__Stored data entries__
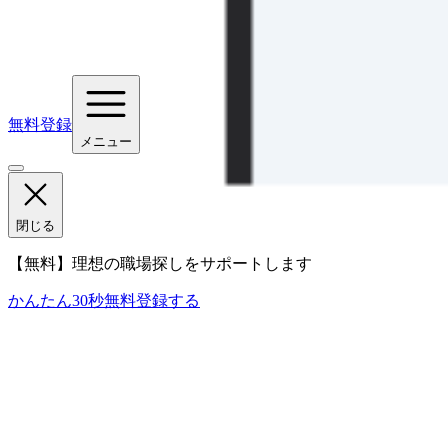
無料登録
メニュー
閉じる
【無料】理想の職場探しをサポートします
かんたん30秒
無料登録する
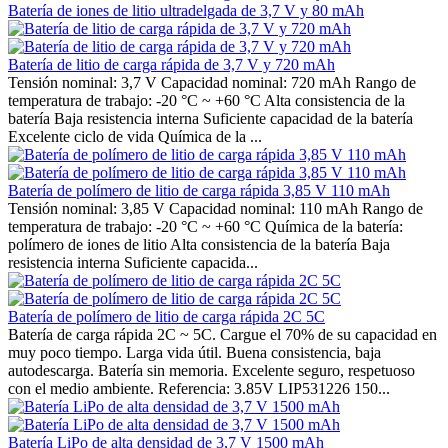
Batería de iones de litio ultradelgada de 3,7 V y 80 mAh
Batería de litio de carga rápida de 3,7 V y 720 mAh
Tensión nominal: 3,7 V Capacidad nominal: 720 mAh Rango de
temperatura de trabajo: -20 °C ~ +60 °C Alta consistencia de la
batería Baja resistencia interna Suficiente capacidad de la batería
Excelente ciclo de vida Química de la ...
Batería de polímero de litio de carga rápida 3,85 V 110 mAh
Tensión nominal: 3,85 V Capacidad nominal: 110 mAh Rango de
temperatura de trabajo: -20 °C ~ +60 °C Química de la batería:
polímero de iones de litio Alta consistencia de la batería Baja
resistencia interna Suficiente capacida...
Batería de polímero de litio de carga rápida 2C 5C
Batería de carga rápida 2C ~ 5C. Cargue el 70% de su capacidad en
muy poco tiempo. Larga vida útil. Buena consistencia, baja
autodescarga. Batería sin memoria. Excelente seguro, respetuoso
con el medio ambiente. Referencia: 3.85V LIP531226 150...
Batería LiPo de alta densidad de 3,7 V 1500 mAh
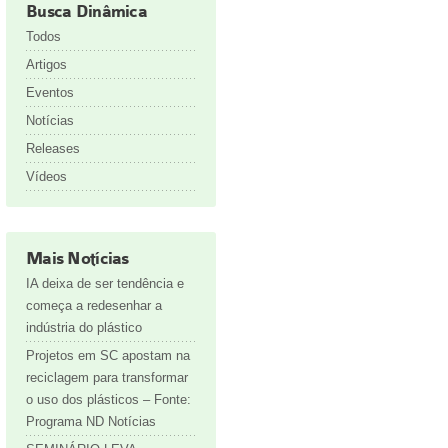
Busca Dinâmica
Todos
Artigos
Eventos
Notícias
Releases
Vídeos
Mais Notícias
IA deixa de ser tendência e
começa a redesenhar a
indústria do plástico
Projetos em SC apostam na
reciclagem para transformar
o uso dos plásticos – Fonte:
Programa ND Notícias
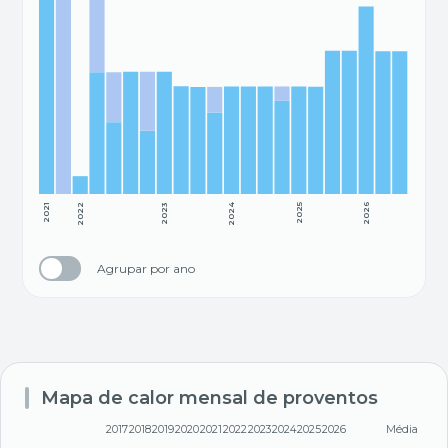
2021
2022
2023
2024
2025
2026
Agrupar por ano
Mapa de calor mensal de proventos
2017
2018
2019
2020
2021
2022
2023
2024
2025
2026
Média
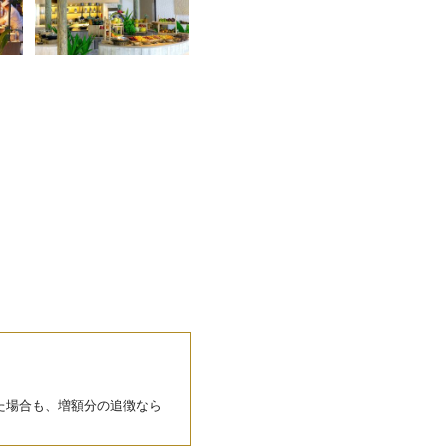
た場合も、増額分の追徴なら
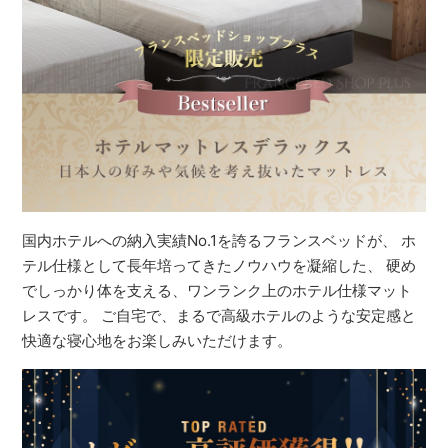
国内ホテルへの納入実績No.1を誇るフランスベッドが、 ホ
テル仕様として長年培ってきたノウハウを凝縮した、 硬め
でしっかり体を支える、ワンランク上のホテル仕様マット
レスです。 ご自宅で、まるで高級ホテルのような安定感と
快適な寝心地をお楽しみいただけます。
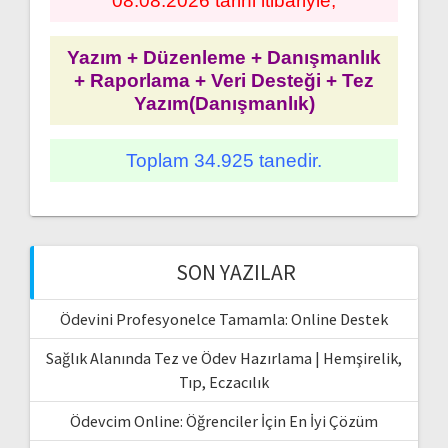
08.08.2026 tarihi itibariyle;
Yazım + Düzenleme + Danışmanlık
+ Raporlama + Veri Desteği + Tez
Yazım(Danışmanlık)
Toplam 34.925 tanedir.
SON YAZILAR
Ödevini Profesyonelce Tamamla: Online Destek
Sağlık Alanında Tez ve Ödev Hazırlama | Hemşirelik,
Tıp, Eczacılık
Ödevcim Online: Öğrenciler İçin En İyi Çözüm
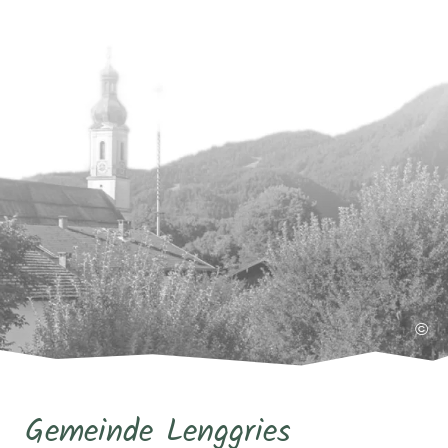
©
Gemeinde Lenggries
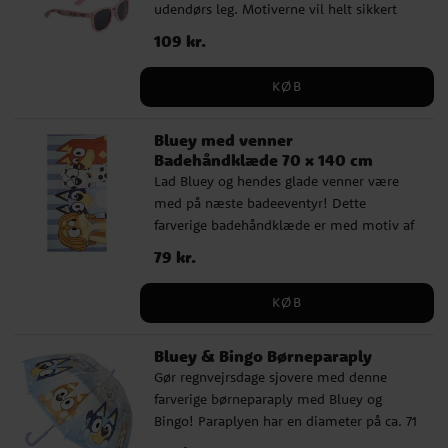
udendørs leg. Motiverne vil helt sikkert
glæde de små fans. ✔️ Indeholder kasket
Pris
109 kr.
:
109 kr.
og solbriller ✔️ Omkreds kasket: ca. 53 cm,
justerbar bagpå ✔️ Passer børn ca. 4-6 år
KØB
✔️ UV400-beskyttelse der blokerer 100 %
af UV-stråler
Bluey med venner
Badehåndklæde 70 x 140 cm
Lad Bluey og hendes glade venner være
med på næste badeeventyr! Dette
farverige badehåndklæde er med motiv af
Bluey, Bingo og deres venner mod en blå-
Pris
79 kr.
:
79 kr.
og hvidstribet baggrund. Det bliver hurtigt
en favorit for børn, der vil tørre sig med
KØB
stil efter et bad i poolen eller havet.
Håndklædet er lavet af 100 %
Bluey & Bingo Børneparaply
hurtigtørrende polyester, hvilket gør det
Gør regnvejrsdage sjovere med denne
nemt at pakke ned i strandtasken. Med
farverige børneparaply med Bluey og
sine mål på 70 x 140 cm giver det god
Bingo! Paraplyen har en diameter på ca. 71
plads til at hvile i solen. Officielt
cm og er fremstillet af slidstærk PoE og
licensieret produkt.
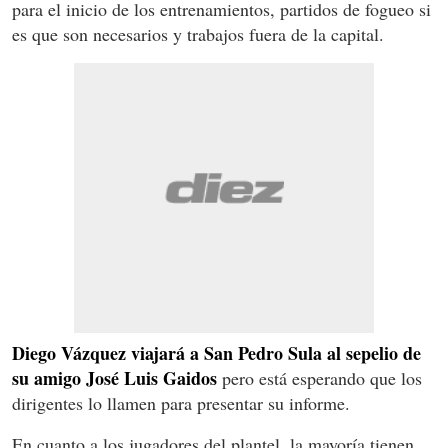
para el inicio de los entrenamientos, partidos de fogueo si
es que son necesarios y trabajos fuera de la capital.
Diego Vázquez viajará a San Pedro Sula al sepelio de
su amigo José Luis Gaidos
pero está esperando que los
dirigentes lo llamen para presentar su informe.
En cuanto a los jugadores del plantel, la mayoría tienen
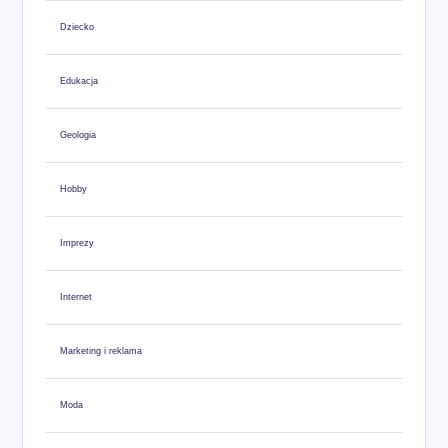
Dziecko
Edukacja
Geologia
Hobby
Imprezy
Internet
Marketing i reklama
Moda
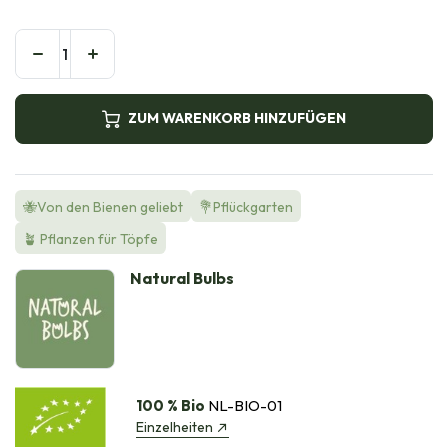
ZUM WARENKORB HINZUFÜGEN
🐝Von den Bienen geliebt
💐Pflückgarten
🪴 Pflanzen für Töpfe
Natural Bulbs
100 % Bio
NL-BIO-01
Einzelheiten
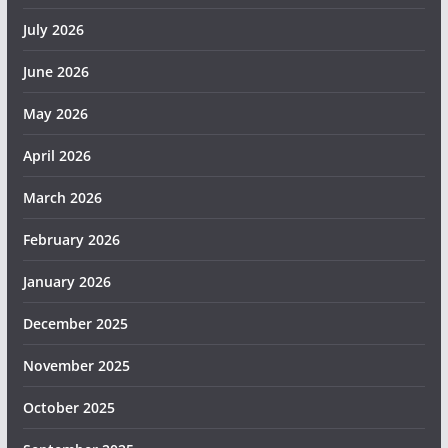
July 2026
June 2026
May 2026
April 2026
March 2026
February 2026
January 2026
December 2025
November 2025
October 2025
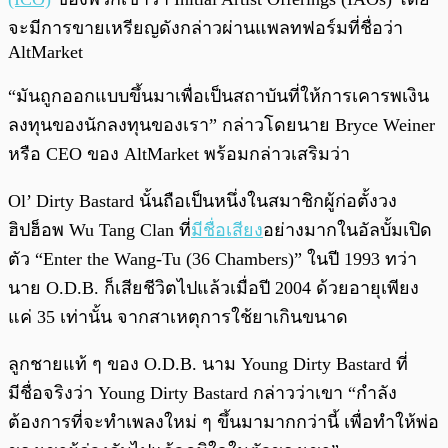
จะมีการขายเหรียญดังกล่าวผ่านแพลทฟอร์มที่ชื่อว่า
AltMarket
“มันถูกออกแบบขึ้นมาเพื่อเป็นสถาบันที่ให้การเคารพเงิน
ลงทุนของนักลงทุนของเรา” กล่าวโดยนาย Bryce Weiner
หรือ CEO ของ AltMarket พร้อมกล่าวเสริมว่า
Ol’ Dirty Bastard นั้นถือเป็นหนึ่งในสมาชิกผู้ก่อตั้งวง
ฮิปฮ็อพ Wu Tang Clan ที่
มีชื่อเสียง
อย่างมากในอัลบั้มเปิด
ตัว “Enter the Wang-Tu (36 Chambers)” ในปี 1993 ทว่า
นาย O.D.B. ก็เสียชีวิตไปแล้วเมื่อปี 2004 ด้วยอายุเพียง
แค่ 35 เท่านั้น จากสาเหตุการใช้ยาเกินขนาด
ลูกชายแท้ ๆ ของ O.D.B. นาม Young Dirty Bastard ที่
มีชื่อจริงว่า Young Dirty Bastard กล่าวว่าเขา “กำลัง
ต้องการที่จะทำเพลงใหม่ ๆ ขึ้นมามากกว่านี้ เพื่อทำให้พ่อ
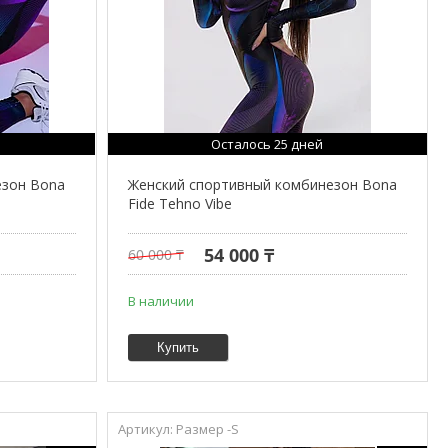
Осталось 25 дней
езон Bona
Женский спортивный комбинезон Bona
Fide Tehno Vibe
54 000 ₸
60 000 ₸
В наличии
Купить
Размер -S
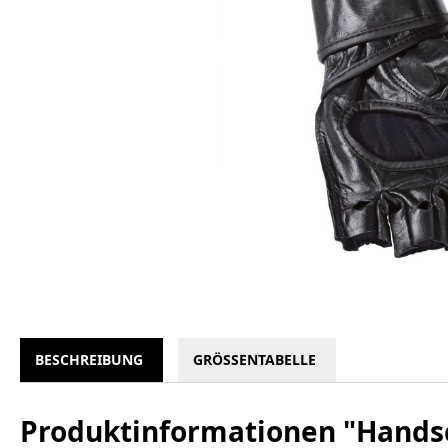
BESCHREIBUNG
GRÖSSENTABELLE
Produktinformationen "Hands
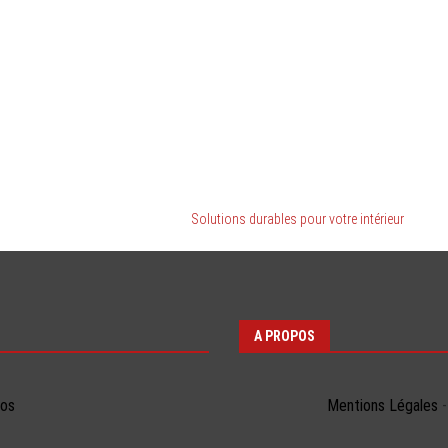
Solutions durables pour votre intérieur
A PROPOS
éos
Mentions Légales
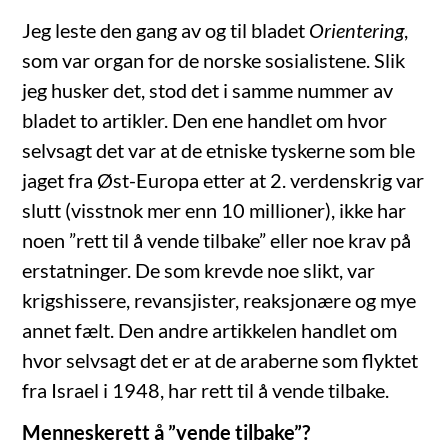
Jeg leste den gang av og til bladet
Orientering
,
som var organ for de norske sosialistene. Slik
jeg husker det, stod det i samme nummer av
bladet to artikler. Den ene handlet om hvor
selvsagt det var at de etniske tyskerne som ble
jaget fra Øst-Europa etter at 2. verdenskrig var
slutt (visstnok mer enn 10 millioner), ikke har
noen ”rett til å vende tilbake” eller noe krav på
erstatninger. De som krevde noe slikt, var
krigshissere, revansjister, reaksjonære og mye
annet fælt. Den andre artikkelen handlet om
hvor selvsagt det er at de araberne som flyktet
fra Israel i 1948, har rett til å vende tilbake.
Menneskerett å ”vende tilbake”?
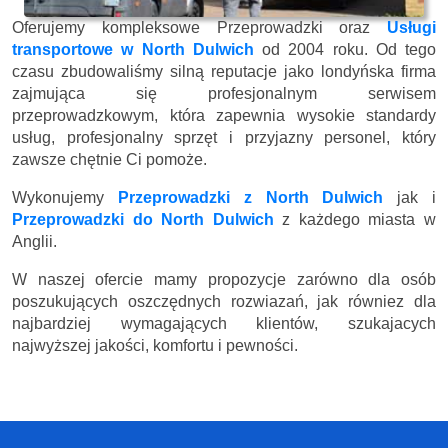
Oferujemy kompleksowe Przeprowadzki oraz
Usługi
transportowe w North Dulwich
od 2004 roku. Od tego
czasu zbudowaliśmy silną reputacje jako londyńska firma
zajmująca się profesjonalnym serwisem
przeprowadzkowym, która zapewnia wysokie standardy
usług, profesjonalny sprzęt i przyjazny personel, który
zawsze chętnie Ci pomoże.
Wykonujemy
Przeprowadzki z North Dulwich
jak i
Przeprowadzki do North Dulwich
z każdego miasta w
Anglii.
W naszej ofercie mamy propozycje zarówno dla osób
poszukujących oszczędnych rozwiazań, jak równiez dla
najbardziej wymagających klientów, szukajacych
najwyższej jakości, komfortu i pewności.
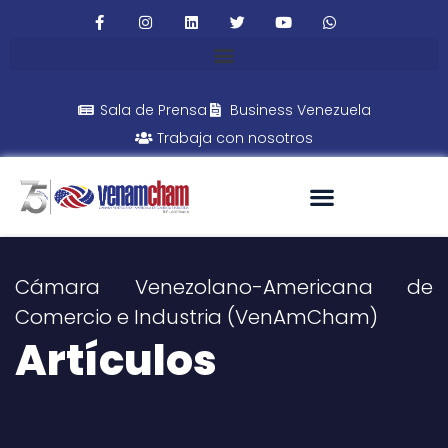
Sala de Prensa
Business Venezuela
Trabaja con nosotros
Cámara Venezolano-Americana de
Comercio e Industria (VenAmCham)
Artículos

__Task instructions__
Find every line above that contains the word "Przeprowadzki", matching case exactly, and copy each of those lines in full.

__Task response__
Oferujemy kompleksowe Przeprowadzki oraz
Przeprowadzki z North Dulwich
Przeprowadzki do North Dulwich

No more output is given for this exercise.